Exercise aim:
Print what the records say exactly, and omit the pictures.

Task data:
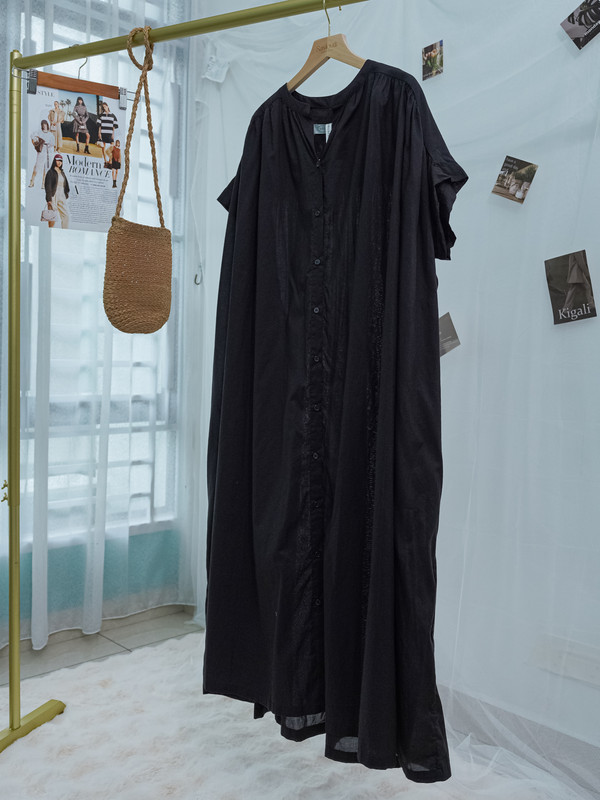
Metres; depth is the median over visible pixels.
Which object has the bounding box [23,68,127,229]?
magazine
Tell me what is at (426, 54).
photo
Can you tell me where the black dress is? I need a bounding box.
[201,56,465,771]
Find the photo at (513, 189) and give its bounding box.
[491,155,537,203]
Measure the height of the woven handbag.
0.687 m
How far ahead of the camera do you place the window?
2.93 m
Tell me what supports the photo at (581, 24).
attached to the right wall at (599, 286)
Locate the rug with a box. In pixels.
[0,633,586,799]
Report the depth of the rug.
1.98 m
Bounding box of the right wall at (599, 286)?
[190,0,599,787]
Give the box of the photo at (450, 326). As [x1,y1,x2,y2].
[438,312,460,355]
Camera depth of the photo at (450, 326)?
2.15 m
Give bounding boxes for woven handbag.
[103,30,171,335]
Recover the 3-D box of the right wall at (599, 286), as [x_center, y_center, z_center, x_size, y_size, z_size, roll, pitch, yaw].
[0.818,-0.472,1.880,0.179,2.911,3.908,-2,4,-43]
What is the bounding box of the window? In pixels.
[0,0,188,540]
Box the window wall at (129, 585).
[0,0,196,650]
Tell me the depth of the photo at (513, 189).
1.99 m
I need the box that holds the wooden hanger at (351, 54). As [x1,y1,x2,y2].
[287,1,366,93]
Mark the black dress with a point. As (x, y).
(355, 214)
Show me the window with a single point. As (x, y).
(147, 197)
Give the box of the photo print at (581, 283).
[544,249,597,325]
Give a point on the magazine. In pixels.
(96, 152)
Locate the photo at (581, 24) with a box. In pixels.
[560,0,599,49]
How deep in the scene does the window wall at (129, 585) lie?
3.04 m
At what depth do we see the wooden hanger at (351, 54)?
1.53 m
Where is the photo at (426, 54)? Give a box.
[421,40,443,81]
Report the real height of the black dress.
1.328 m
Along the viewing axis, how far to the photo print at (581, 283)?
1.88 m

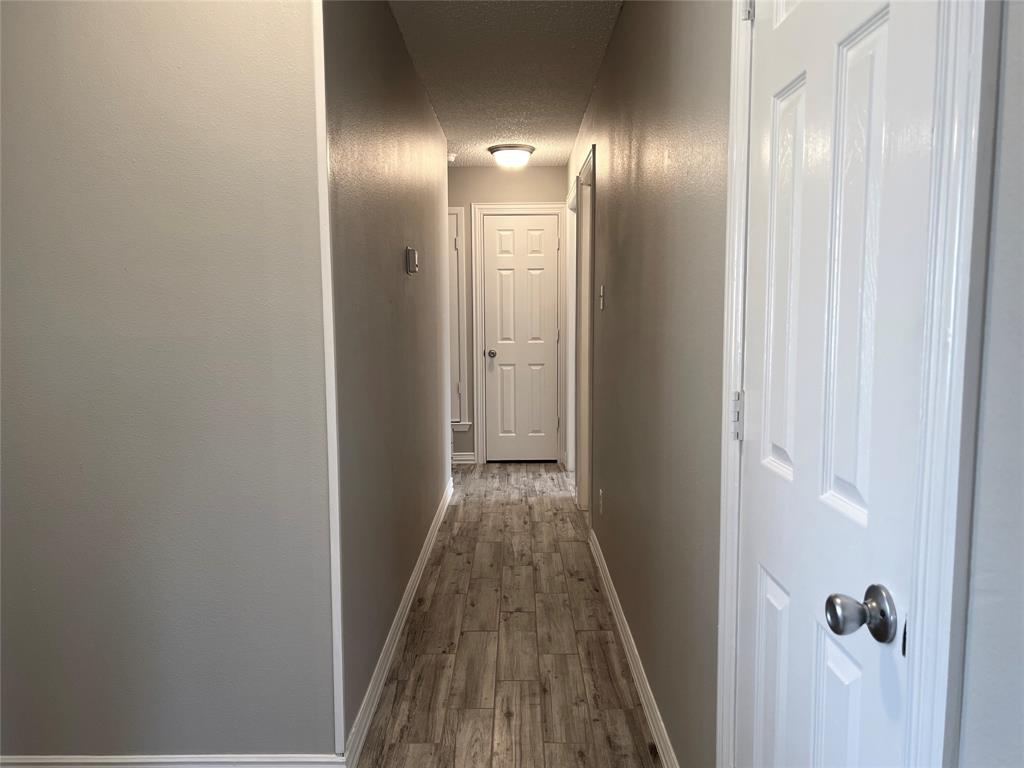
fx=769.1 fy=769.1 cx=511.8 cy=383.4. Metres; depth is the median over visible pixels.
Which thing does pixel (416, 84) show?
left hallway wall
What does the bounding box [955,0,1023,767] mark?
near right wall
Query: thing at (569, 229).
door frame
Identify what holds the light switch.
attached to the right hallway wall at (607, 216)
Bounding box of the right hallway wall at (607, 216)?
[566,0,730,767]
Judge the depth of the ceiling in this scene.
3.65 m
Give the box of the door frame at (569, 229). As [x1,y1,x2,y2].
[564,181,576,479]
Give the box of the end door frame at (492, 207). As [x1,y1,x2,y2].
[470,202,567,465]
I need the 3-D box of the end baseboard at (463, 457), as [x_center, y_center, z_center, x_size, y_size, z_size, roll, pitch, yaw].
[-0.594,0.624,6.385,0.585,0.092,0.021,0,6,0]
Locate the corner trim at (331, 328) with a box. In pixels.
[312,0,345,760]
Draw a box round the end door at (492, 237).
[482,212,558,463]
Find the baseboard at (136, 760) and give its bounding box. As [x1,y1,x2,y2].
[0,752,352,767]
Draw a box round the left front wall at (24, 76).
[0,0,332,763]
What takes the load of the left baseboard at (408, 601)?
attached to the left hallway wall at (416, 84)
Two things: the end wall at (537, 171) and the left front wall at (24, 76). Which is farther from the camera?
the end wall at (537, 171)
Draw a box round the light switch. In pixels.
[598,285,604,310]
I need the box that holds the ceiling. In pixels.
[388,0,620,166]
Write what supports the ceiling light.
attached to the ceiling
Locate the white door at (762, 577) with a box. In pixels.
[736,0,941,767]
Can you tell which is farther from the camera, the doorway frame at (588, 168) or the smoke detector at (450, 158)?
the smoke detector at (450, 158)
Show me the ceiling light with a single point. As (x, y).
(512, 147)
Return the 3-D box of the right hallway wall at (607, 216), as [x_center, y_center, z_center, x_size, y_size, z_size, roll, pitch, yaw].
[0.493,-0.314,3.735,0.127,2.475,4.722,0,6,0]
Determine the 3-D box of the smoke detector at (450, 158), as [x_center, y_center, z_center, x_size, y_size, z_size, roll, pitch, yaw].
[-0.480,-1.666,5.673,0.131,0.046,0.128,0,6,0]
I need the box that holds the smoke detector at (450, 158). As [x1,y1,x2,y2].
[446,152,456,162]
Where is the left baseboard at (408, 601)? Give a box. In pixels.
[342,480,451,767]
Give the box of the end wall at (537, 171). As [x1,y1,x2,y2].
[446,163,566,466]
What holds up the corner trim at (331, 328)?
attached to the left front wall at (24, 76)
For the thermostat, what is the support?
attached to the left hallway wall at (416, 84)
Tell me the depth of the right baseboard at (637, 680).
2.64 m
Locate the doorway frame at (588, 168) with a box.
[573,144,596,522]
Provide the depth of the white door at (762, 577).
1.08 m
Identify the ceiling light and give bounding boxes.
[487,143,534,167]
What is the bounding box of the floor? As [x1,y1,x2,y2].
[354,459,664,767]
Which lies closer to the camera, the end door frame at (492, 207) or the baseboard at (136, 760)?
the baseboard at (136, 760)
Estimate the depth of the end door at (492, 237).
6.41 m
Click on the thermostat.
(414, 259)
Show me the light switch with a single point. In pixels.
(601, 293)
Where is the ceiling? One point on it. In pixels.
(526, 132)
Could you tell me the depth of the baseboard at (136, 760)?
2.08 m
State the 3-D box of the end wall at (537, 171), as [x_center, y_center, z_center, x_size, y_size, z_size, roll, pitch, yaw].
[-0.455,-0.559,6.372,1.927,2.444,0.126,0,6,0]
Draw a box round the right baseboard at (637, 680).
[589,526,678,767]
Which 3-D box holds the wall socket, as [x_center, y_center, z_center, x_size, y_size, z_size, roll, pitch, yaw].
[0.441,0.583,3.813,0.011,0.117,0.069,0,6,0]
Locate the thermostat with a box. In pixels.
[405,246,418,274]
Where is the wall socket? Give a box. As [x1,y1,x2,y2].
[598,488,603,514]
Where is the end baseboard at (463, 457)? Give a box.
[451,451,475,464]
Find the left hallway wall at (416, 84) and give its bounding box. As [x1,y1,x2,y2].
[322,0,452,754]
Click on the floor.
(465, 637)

Response to this task:
Metres; depth is the median over visible pixels.
Which object has the bounding box [23,68,127,229]?
magazine
Tell me what is at (426, 54).
photo
Can you tell me where the black dress is? I need a bounding box.
[201,56,465,771]
Find the photo at (513, 189) and give its bounding box.
[491,155,537,203]
Measure the height of the woven handbag.
0.687 m
How far ahead of the camera do you place the window?
2.93 m
Tell me what supports the photo at (581, 24).
attached to the right wall at (599, 286)
Locate the rug with a box. In pixels.
[0,633,586,799]
Report the depth of the rug.
1.98 m
Bounding box of the right wall at (599, 286)?
[190,0,599,787]
Give the box of the photo at (450, 326). As [x1,y1,x2,y2].
[438,312,460,355]
Camera depth of the photo at (450, 326)?
2.15 m
Give bounding boxes for woven handbag.
[103,30,171,335]
Recover the 3-D box of the right wall at (599, 286), as [x_center, y_center, z_center, x_size, y_size, z_size, roll, pitch, yaw].
[0.818,-0.472,1.880,0.179,2.911,3.908,-2,4,-43]
What is the bounding box of the window? In pixels.
[0,0,188,540]
Box the window wall at (129, 585).
[0,0,196,650]
Tell me the depth of the photo at (513, 189).
1.99 m
I need the box that holds the wooden hanger at (351, 54). As [x1,y1,x2,y2].
[287,1,366,93]
Mark the black dress with a point. As (x, y).
(355, 214)
Show me the window with a single point. As (x, y).
(147, 197)
Give the box of the photo print at (581, 283).
[544,249,597,325]
Give a point on the magazine. In pixels.
(96, 152)
Locate the photo at (581, 24) with a box. In pixels.
[560,0,599,49]
How deep in the scene does the window wall at (129, 585) lie?
3.04 m
At what depth do we see the wooden hanger at (351, 54)?
1.53 m
Where is the photo at (426, 54)? Give a box.
[421,40,443,81]
Report the real height of the black dress.
1.328 m
Along the viewing axis, how far to the photo print at (581, 283)?
1.88 m

fx=769.1 fy=769.1 cx=511.8 cy=383.4. Metres; depth is the median over visible pixels.
Which thing does pixel (416, 84) show?
left hallway wall
What does the bounding box [955,0,1023,767] mark?
near right wall
Query: thing at (569, 229).
door frame
Identify what holds the light switch.
attached to the right hallway wall at (607, 216)
Bounding box of the right hallway wall at (607, 216)?
[566,0,730,767]
Judge the depth of the ceiling in this scene.
3.65 m
Give the box of the door frame at (569, 229). As [x1,y1,x2,y2].
[564,181,576,479]
Give the box of the end door frame at (492, 207). As [x1,y1,x2,y2].
[470,202,567,465]
I need the 3-D box of the end baseboard at (463, 457), as [x_center, y_center, z_center, x_size, y_size, z_size, roll, pitch, yaw].
[-0.594,0.624,6.385,0.585,0.092,0.021,0,6,0]
Locate the corner trim at (331, 328) with a box. In pixels.
[312,0,345,760]
Draw a box round the end door at (492, 237).
[482,212,558,463]
Find the baseboard at (136, 760) and give its bounding box. As [x1,y1,x2,y2].
[0,752,352,767]
Draw a box round the left front wall at (24, 76).
[0,0,332,763]
What takes the load of the left baseboard at (408, 601)?
attached to the left hallway wall at (416, 84)
Two things: the end wall at (537, 171) and the left front wall at (24, 76). Which is farther from the camera?
the end wall at (537, 171)
Draw a box round the light switch. In pixels.
[598,285,604,310]
I need the box that holds the ceiling. In pixels.
[388,0,620,166]
Write what supports the ceiling light.
attached to the ceiling
Locate the white door at (762, 577) with a box. In pixels.
[736,0,941,767]
Can you tell which is farther from the camera, the doorway frame at (588, 168) or the smoke detector at (450, 158)?
the smoke detector at (450, 158)
Show me the ceiling light with a single point. As (x, y).
(512, 147)
Return the 3-D box of the right hallway wall at (607, 216), as [x_center, y_center, z_center, x_size, y_size, z_size, roll, pitch, yaw].
[0.493,-0.314,3.735,0.127,2.475,4.722,0,6,0]
Determine the 3-D box of the smoke detector at (450, 158), as [x_center, y_center, z_center, x_size, y_size, z_size, roll, pitch, yaw].
[-0.480,-1.666,5.673,0.131,0.046,0.128,0,6,0]
I need the box that holds the smoke detector at (450, 158). As [x1,y1,x2,y2].
[446,152,456,162]
Where is the left baseboard at (408, 601)? Give a box. In pixels.
[342,480,451,767]
Give the box of the end wall at (537, 171). As [x1,y1,x2,y2].
[446,163,566,466]
What holds up the corner trim at (331, 328)?
attached to the left front wall at (24, 76)
For the thermostat, what is the support?
attached to the left hallway wall at (416, 84)
Tell me the depth of the right baseboard at (637, 680).
2.64 m
Locate the doorway frame at (588, 168) with a box.
[573,144,596,522]
Provide the depth of the white door at (762, 577).
1.08 m
Identify the ceiling light and give bounding boxes.
[487,143,534,167]
What is the bounding box of the floor? As [x1,y1,x2,y2].
[354,459,664,767]
Which lies closer to the camera, the end door frame at (492, 207) or the baseboard at (136, 760)?
the baseboard at (136, 760)
Estimate the depth of the end door at (492, 237).
6.41 m
Click on the thermostat.
(414, 259)
Show me the light switch with a single point. In pixels.
(601, 293)
Where is the ceiling? One point on it. In pixels.
(526, 132)
Could you tell me the depth of the baseboard at (136, 760)?
2.08 m
State the 3-D box of the end wall at (537, 171), as [x_center, y_center, z_center, x_size, y_size, z_size, roll, pitch, yaw].
[-0.455,-0.559,6.372,1.927,2.444,0.126,0,6,0]
Draw a box round the right baseboard at (637, 680).
[589,526,678,767]
Which 3-D box holds the wall socket, as [x_center, y_center, z_center, x_size, y_size, z_size, roll, pitch, yaw].
[0.441,0.583,3.813,0.011,0.117,0.069,0,6,0]
Locate the thermostat with a box. In pixels.
[405,246,418,274]
Where is the wall socket? Give a box. As [x1,y1,x2,y2].
[598,488,603,514]
Where is the end baseboard at (463, 457)? Give a box.
[451,451,475,464]
Find the left hallway wall at (416, 84) and give its bounding box. As [x1,y1,x2,y2].
[322,0,452,754]
Click on the floor.
(465, 637)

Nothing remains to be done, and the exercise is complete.